Production Recommendations

The cassandra.yaml and jvm.options files have a number of notes and recommendations for production usage. This page expands on some of the notes in these files with additional information.

Tokens

Using more than 1 token (referred to as vnodes) allows for more flexible expansion and more streaming peers when bootstrapping new nodes into the cluster. This can limit the negative impact of streaming (I/O and CPU overhead) as well as allow for incremental cluster expansion.

As a tradeoff, more tokens will lead to sharing data with more peers, which can result in decreased availability. To learn more about this we recommend reading this paper.

The number of tokens can be changed using the following setting:

num_tokens: 16

Here are the most common token counts with a brief explanation of when and why you would use each one.

Token Count Description
1 Maximum availablility, maximum cluster size, fewest peers, but inflexible expansion. Must always double size of cluster to expand and remain balanced.
4 A healthy mix of elasticity and availability. Recommended for clusters which will eventually reach over 30 nodes. Requires adding approximately 20% more nodes to remain balanced. Shrinking a cluster may result in cluster imbalance.
16 Best for heavily elastic clusters which expand and shrink regularly, but may have issues availability with larger clusters. Not recommended for clusters over 50 nodes.

In addition to setting the token count, it’s extremely important that allocate_tokens_for_local_replication_factor be set as well, to ensure even token allocation.

Read Ahead

Read ahead is an operating system feature that attempts to keep as much data loaded in the page cache as possible. The goal is to decrease latency by using additional throughput on reads where the latency penalty is high due to seek times on spinning disks. By leveraging read ahead, the OS can pull additional data into memory without the cost of additional seeks.
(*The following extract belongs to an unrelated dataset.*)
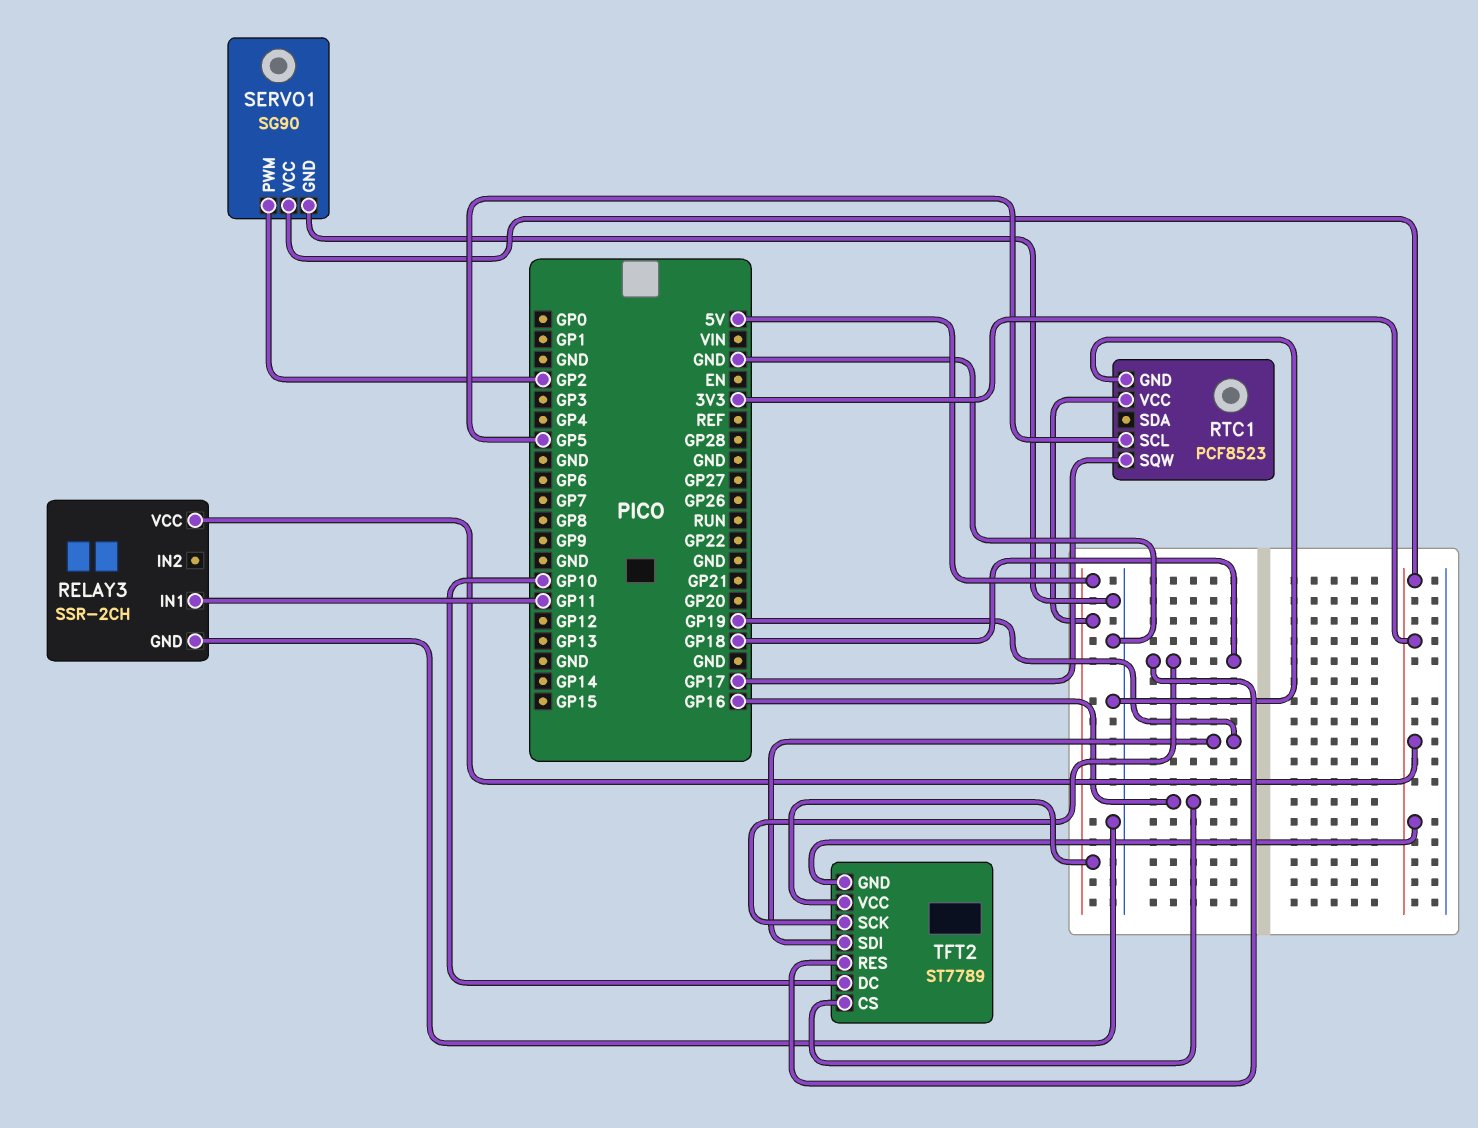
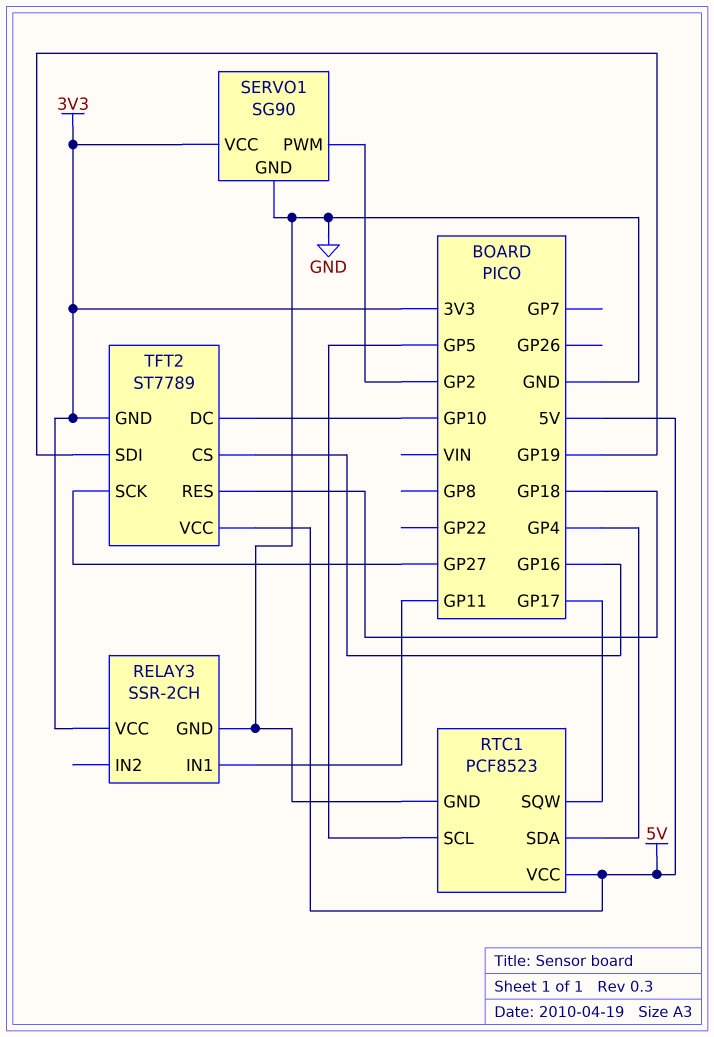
RTC1 pin SDA: none -> GP4
TFT2 pin SCK: GP18 -> GP27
This works well when available RAM is greater than the size of the hot dataset, but can be problematic when the hot dataset is much larger than available RAM. The benefit of read ahead decreases as the size of your hot dataset gets bigger in proportion to available memory.

With small partitions (usually tables with no partition key, but not limited to this case) and solid state drives, read ahead can increase disk usage without any of the latency benefits, and in some cases can result in up to a 5x latency and throughput performance penalty. Read heavy, key/value tables with small (under 1KB) rows are especially prone to this problem.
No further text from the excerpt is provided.